The last time I saw Ben was at a Sydney nightclub for the somewhat bizarre product launch of a winged skateboard he'd designed (because, he claimed, he was sick of falling off the conventional variety). There'd already been hints of cardiac problems during the 1983 campaign in Newport and he seemed short of breath and uncomfortable amid the showbiz glitz of such a blatantly commercial event. Ben's spirits only picked up as he explained his new-found enthusiasm for computers and the way they were beginning to take much of the arithmetic drudgery out of designing yachts. We managed a brief chat above the noise of the disco music and went our separate ways. Lexcen's heart suddenly gave out a few days later.

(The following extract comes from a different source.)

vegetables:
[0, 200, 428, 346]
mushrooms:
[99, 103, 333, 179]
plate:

With an ounce more luck, Ben might still be with us today. When his wife Yvonne rang for the ambulance after the heart attack she told them that the driveway to their house in Seaforth was very steep and that they'd have trouble getting out unless they backed the vehicle down. Regrettably, the paramedics didn't take her advice and there was a considerable delay before the ambulance could make it back up to the main road. The closest hospital, Manly, decided Ben was in pretty poor shape and would stand a better chance at the much larger Royal North Shore Hospital, six kilometres away at St Leonards. Then, just as the ambulance came to the bottom of the hill to cross Middle Harbour, the Spit Bridge was raised for one of its scheduled openings to let sailing boats pass through. That 10-minute delay was crucial. By the time the ambulance arrived at Royal North Shore, Ben was dead.

It's doubtful whether the Miller/Lexcen name will ever be admitted to the popular pantheon of great naval architects. He
never designed for the eye. Ben-Bob was only interested in drawing a graceful line if it was also fast. His total output was small because of a short working life, and because so much of that time was consumed by the four 12-metre campaigns he waged with Alan Bond. Nevertheless, boats such as
Rampage
,
Ceil III
,
Mercedes III
,
Ginkgo
,
Plum Crazy
and the 12-metres were all genuine breakthrough designs. Let's hope at least some of them can be preserved as tangible proof of his creative genius. Lexcen's influence on 25 years of Australian sailing surely deserves commemoration. Yet what endures most powerfully about Ben for me is the memory of his personality. The media – when he could be bothered to speak with them at all – relied on Lexcen for quotes of disarming frankness. Asked to comment on a dismal regatta steering a Soling through the endless windshifts of the 1972 Olympics he reckoned he needed ‘two years of practice in light weather, and a seeing-eye dolphin'.